Was die Personennamen angeht: Witichis ist ein typischer zweigliedriger germanischer Name mit den Elementen Widu („Holz, Wald“ oder „Ring“) und Gîs („Spross, Schössling“) (Ernst Förstemann, Altdeutsches Namenbuch, Band 1: Personennamen, Nachdruck München/Hildesheim 1966, S. 642ff., 1562ff.; Henning Kaufmann, Ergänzungsband zu Förstemanns Altdeutschem Namenbuch, Band 1, München/Hildesheim 1968, S. 147f., 396ff.). Das gleiche Element steht auch in althochdeutschen Personennamen wie Hildigis, Mahtgis, Munigis, Radelgis, Gisbert, Gistrudis, Gisolf, Gismund. Ich sehe da keinen direkten Zusammenhang mit Ortsnamen. Kennst du denn auch moderne Personennamen auf -is?

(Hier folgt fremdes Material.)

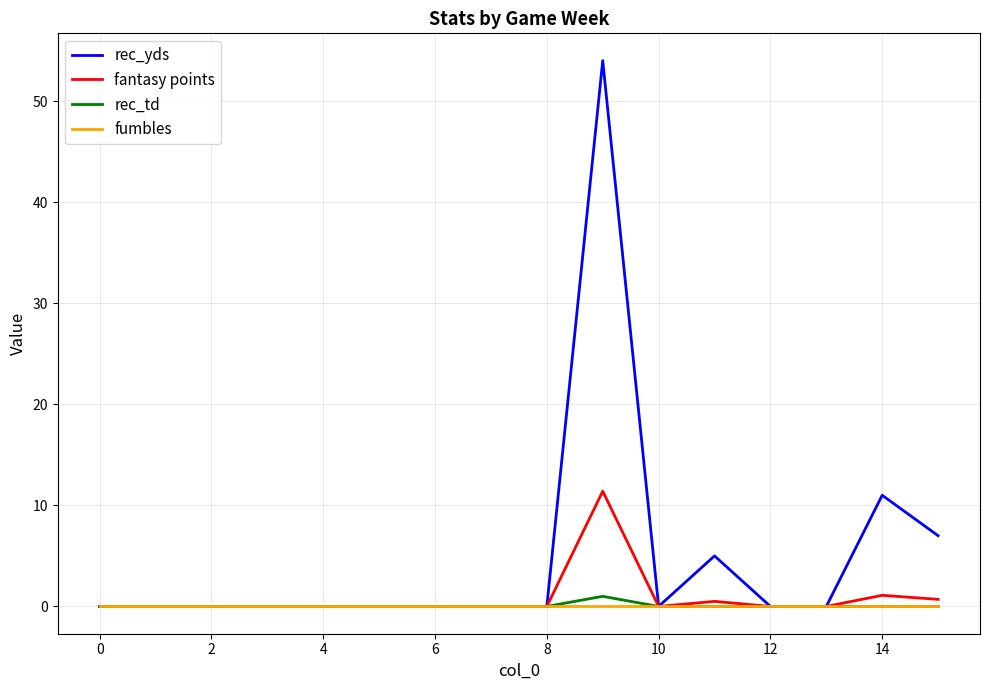

How many series are shown in this chart?

4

Ich bin mir aber auch nicht sicher, ob die Ostgoten in Süddeutschland wirklich in Namen Spuren hinterlassen haben; für die (französische) Westschweiz wird diskutiert, ob die dort im Übergang zum Frühmittelalte ansässige burgundische Oberschicht burgundische Ortsnamen hinterlassen hat, doch ist das sehr umstritten. Andernorts wird vermutet, dass durchziehende Gruppen Namen geprägt haben, etwa die Sarazenen in einzelnen Alpentälern, aber von der Wissenschaft wird diese Vermutung abgelehnt, weil die Anwesenheit der Sarazenen viel zu kurz war, um Spuren in Namen zu hinterlassen.

Gruss

Vielen vielen Dank. Aktueller Anlass für meine Nachfrage war die Begegnung mit dem Name Mullis, einem Personenname aus Flums in der Schweiz.

Was die Goten angeht, ich stamme aus dem Allgäu, deshalb war meine Nachfrage verbunden mit der Hoffnung, man müßte dort doch Spuren von Ihnen finden und der Mikrowahrscheinlichkeit gotischen Blutes in den Adern.